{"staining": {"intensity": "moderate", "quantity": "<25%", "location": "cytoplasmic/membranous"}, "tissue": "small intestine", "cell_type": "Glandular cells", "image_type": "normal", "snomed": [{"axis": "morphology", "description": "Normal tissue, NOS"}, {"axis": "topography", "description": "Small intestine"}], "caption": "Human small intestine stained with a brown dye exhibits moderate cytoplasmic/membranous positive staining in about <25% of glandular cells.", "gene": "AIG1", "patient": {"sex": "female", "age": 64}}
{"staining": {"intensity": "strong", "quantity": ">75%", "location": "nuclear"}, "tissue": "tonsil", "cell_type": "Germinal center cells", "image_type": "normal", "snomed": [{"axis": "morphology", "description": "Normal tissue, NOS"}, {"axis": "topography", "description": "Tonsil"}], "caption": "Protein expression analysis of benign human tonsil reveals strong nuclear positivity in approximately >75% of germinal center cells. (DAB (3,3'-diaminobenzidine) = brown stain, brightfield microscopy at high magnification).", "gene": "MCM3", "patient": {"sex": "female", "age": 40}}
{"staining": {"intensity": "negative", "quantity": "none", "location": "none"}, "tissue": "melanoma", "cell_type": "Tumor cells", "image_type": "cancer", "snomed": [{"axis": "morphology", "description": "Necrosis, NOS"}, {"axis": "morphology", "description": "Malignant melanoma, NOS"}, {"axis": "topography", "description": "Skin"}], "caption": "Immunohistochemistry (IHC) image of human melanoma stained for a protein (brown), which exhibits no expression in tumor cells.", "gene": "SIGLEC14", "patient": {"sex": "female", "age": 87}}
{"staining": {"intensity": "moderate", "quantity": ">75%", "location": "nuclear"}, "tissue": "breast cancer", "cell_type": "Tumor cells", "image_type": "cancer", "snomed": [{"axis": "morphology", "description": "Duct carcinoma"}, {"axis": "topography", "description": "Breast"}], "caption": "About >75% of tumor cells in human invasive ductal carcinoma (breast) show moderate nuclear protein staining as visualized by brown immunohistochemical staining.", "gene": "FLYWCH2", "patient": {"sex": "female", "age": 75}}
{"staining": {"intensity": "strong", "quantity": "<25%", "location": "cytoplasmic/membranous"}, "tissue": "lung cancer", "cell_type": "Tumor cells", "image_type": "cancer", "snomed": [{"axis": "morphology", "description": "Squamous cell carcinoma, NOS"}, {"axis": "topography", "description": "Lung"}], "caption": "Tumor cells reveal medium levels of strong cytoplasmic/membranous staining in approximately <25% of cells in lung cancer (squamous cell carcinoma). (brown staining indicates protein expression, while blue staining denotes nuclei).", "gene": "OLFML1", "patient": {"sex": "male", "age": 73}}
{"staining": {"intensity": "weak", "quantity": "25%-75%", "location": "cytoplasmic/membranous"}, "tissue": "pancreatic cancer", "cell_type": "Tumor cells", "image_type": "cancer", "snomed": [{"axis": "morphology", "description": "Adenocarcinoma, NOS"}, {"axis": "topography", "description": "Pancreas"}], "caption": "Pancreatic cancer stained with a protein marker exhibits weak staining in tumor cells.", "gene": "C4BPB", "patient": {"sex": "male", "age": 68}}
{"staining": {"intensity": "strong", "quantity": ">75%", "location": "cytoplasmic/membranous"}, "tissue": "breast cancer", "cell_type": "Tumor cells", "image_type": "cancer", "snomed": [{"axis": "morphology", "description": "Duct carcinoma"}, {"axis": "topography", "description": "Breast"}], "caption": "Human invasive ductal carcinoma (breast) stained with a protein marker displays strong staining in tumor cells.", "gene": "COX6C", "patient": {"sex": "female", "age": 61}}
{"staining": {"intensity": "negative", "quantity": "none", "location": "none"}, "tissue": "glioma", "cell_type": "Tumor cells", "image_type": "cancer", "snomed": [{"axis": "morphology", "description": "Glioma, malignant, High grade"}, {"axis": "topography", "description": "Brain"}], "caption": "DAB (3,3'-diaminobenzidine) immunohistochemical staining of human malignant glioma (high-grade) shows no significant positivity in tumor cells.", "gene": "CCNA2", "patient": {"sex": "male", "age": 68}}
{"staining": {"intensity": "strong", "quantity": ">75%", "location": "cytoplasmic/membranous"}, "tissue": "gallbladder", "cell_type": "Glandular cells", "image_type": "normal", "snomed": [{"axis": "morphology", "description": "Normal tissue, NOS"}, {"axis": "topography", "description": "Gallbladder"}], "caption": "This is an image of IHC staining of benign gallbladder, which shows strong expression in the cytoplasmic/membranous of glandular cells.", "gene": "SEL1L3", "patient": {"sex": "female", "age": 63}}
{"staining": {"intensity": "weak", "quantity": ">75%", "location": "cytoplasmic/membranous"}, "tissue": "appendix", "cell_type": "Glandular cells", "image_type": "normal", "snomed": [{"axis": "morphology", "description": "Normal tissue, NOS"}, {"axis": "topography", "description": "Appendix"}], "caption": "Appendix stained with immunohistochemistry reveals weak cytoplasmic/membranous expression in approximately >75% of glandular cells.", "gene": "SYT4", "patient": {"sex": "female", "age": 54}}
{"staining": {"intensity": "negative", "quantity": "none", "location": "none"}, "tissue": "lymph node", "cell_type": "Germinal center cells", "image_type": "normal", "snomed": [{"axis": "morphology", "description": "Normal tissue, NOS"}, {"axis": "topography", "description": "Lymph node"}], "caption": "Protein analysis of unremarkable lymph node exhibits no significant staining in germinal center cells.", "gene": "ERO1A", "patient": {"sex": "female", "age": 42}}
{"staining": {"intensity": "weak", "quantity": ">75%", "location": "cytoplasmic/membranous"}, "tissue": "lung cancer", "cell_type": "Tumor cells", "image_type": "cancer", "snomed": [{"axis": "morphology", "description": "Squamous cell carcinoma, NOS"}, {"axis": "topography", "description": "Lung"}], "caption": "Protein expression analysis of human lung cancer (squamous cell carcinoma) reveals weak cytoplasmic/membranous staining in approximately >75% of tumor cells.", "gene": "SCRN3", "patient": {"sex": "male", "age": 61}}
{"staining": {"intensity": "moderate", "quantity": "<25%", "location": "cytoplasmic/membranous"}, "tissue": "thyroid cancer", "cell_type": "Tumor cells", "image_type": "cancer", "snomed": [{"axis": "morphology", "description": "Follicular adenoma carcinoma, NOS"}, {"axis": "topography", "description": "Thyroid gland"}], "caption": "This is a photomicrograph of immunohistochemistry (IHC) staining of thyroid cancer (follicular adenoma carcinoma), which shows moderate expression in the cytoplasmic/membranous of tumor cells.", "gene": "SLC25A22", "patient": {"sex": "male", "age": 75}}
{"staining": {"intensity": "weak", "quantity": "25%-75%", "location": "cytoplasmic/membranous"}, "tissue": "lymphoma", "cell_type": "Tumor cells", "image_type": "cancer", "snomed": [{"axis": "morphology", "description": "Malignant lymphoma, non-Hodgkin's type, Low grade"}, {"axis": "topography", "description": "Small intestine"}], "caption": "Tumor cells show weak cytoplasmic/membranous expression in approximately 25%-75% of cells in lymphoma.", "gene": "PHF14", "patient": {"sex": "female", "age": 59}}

------------------------------------------------------------

■ **EXERCISE**:
Repeat the data word for word, starting at its first line and stopping after the line that contains "(IHC) image of".

■ **WRITTEN RESPONSE**:
{"staining": {"intensity": "moderate", "quantity": "<25%", "location": "cytoplasmic/membranous"}, "tissue": "small intestine", "cell_type": "Glandular cells", "image_type": "normal", "snomed": [{"axis": "morphology", "description": "Normal tissue, NOS"}, {"axis": "topography", "description": "Small intestine"}], "caption": "Human small intestine stained with a brown dye exhibits moderate cytoplasmic/membranous positive staining in about <25% of glandular cells.", "gene": "AIG1", "patient": {"sex": "female", "age": 64}}
{"staining": {"intensity": "strong", "quantity": ">75%", "location": "nuclear"}, "tissue": "tonsil", "cell_type": "Germinal center cells", "image_type": "normal", "snomed": [{"axis": "morphology", "description": "Normal tissue, NOS"}, {"axis": "topography", "description": "Tonsil"}], "caption": "Protein expression analysis of benign human tonsil reveals strong nuclear positivity in approximately >75% of germinal center cells. (DAB (3,3'-diaminobenzidine) = brown stain, brightfield microscopy at high magnification).", "gene": "MCM3", "patient": {"sex": "female", "age": 40}}
{"staining": {"intensity": "negative", "quantity": "none", "location": "none"}, "tissue": "melanoma", "cell_type": "Tumor cells", "image_type": "cancer", "snomed": [{"axis": "morphology", "description": "Necrosis, NOS"}, {"axis": "morphology", "description": "Malignant melanoma, NOS"}, {"axis": "topography", "description": "Skin"}], "caption": "Immunohistochemistry (IHC) image of human melanoma stained for a protein (brown), which exhibits no expression in tumor cells.", "gene": "SIGLEC14", "patient": {"sex": "female", "age": 87}}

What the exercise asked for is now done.